Chineye Egesi Chineye Egesi May 11, 2026 3 min read
U.S. Shells Out $578 Million for Nigerian Crude in Q1 2026 Despite 15% Drop – Report

The United States imported $578.78 million worth of crude oil from Nigeria in the first three months of 2026, according to new data from the U.S. Census Bureau and the Bureau of Economic Analysis.

While still a substantial figure, this marks a 15.06% decline from the $681.40 million recorded during the same period in 2025.

The March 2026 international trade report reveals that U.S. purchases of Nigerian crude (calculated on a Cost, Insurance, and Freight basis) fell by $102.62 million year-on-year. In volume terms, America bought 7.84 million barrels from Nigeria in Q1 2026, down from 8.44 million barrels in Q1 2025 a 7.03% drop.

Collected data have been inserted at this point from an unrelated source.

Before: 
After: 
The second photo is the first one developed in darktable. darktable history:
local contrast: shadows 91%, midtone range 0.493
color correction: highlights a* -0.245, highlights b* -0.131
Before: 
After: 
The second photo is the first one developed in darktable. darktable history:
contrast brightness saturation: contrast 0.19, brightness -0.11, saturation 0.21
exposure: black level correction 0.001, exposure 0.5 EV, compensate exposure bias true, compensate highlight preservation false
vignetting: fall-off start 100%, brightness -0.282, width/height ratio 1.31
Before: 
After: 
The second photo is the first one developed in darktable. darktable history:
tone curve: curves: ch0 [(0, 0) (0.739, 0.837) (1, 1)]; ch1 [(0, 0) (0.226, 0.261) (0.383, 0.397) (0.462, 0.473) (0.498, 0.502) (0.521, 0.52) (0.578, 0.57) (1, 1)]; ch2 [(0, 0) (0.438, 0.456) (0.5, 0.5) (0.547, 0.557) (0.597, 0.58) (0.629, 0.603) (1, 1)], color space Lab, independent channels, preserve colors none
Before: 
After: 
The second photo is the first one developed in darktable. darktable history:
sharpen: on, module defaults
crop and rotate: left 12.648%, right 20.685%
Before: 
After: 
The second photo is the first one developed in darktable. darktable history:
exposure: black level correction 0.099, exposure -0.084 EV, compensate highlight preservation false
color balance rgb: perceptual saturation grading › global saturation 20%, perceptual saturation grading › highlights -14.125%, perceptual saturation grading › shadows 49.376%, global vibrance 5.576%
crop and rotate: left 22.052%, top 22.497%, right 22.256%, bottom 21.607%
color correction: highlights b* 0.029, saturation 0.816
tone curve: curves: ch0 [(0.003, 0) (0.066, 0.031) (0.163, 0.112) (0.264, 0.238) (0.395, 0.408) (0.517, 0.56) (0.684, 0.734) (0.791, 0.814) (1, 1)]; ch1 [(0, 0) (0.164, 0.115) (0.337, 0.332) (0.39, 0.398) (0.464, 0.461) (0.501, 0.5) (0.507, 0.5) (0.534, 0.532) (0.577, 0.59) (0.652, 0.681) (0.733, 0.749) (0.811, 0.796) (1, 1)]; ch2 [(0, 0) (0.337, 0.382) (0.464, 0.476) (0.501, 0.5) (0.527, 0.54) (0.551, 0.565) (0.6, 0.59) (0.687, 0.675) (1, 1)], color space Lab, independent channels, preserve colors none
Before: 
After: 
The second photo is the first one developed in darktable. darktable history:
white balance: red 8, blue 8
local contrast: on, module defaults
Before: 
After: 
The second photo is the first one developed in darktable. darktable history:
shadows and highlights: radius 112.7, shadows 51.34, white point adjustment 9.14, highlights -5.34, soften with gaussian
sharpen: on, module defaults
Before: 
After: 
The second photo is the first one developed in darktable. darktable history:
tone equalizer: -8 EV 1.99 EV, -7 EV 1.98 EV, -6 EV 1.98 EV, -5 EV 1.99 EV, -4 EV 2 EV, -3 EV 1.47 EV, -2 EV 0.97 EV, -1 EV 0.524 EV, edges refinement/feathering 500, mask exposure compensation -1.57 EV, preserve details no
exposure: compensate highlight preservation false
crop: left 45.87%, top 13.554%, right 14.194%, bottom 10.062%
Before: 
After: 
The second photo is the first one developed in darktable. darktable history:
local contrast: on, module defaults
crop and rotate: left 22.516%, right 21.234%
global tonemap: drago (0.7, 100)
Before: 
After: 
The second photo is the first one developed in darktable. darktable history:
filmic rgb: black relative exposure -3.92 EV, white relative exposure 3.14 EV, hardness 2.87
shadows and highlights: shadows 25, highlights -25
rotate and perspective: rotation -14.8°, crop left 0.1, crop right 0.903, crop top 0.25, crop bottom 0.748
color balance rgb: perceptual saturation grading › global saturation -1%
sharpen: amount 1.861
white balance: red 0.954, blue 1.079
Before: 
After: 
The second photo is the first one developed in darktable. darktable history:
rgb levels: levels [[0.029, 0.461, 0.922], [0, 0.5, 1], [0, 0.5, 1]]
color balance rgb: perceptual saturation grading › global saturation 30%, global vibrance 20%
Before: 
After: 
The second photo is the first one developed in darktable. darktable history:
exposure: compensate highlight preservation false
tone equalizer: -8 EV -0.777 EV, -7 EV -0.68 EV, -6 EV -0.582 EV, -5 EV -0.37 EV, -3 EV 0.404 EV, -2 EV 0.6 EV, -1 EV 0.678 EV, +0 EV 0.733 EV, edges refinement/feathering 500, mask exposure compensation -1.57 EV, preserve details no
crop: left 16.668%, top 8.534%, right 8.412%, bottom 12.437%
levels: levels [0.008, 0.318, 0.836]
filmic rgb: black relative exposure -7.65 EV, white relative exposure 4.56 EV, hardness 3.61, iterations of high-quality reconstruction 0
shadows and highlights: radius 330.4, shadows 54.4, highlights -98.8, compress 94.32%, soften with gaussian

Month-on-month data showed an even steeper slide: after importing 4.64 million barrels in February 2026, U.S. imports plunged to just 1.54 million barrels in March, with the value crashing from $345.33 million to $114.49 million over the same period.

Despite the decline, Nigeria remains a key player in Africa’s crude exports to the U.S. However, its share of total U.S. crude imports from Africa shrank dramatically from about 61.7% in Q1 2025 to roughly 34.8% in Q1 2026 as rivals like Libya and Ghana gained ground.

Total U.S. crude imports from Africa actually rose from $1.10 billion to $1.66 billion over the same timeframe.

Back home, Nigeria’s state-run NNPC reported its own challenges: crude sales fell to 17.37 million barrels in March, down from 22.85 million in February and 25.75 million in January.

A leak on the Trans Forcados Pipeline outaged from February 20 to March 25 was blamed for significant production curtailments. Output remained flat at 1.56 million barrels per day in March, though that was a slight improvement from January’s 1.51 million bpd.

NNPC said it is now executing recovery plans to fix pipeline reliability and evacuation bottlenecks, aiming to stabilize output in the coming months.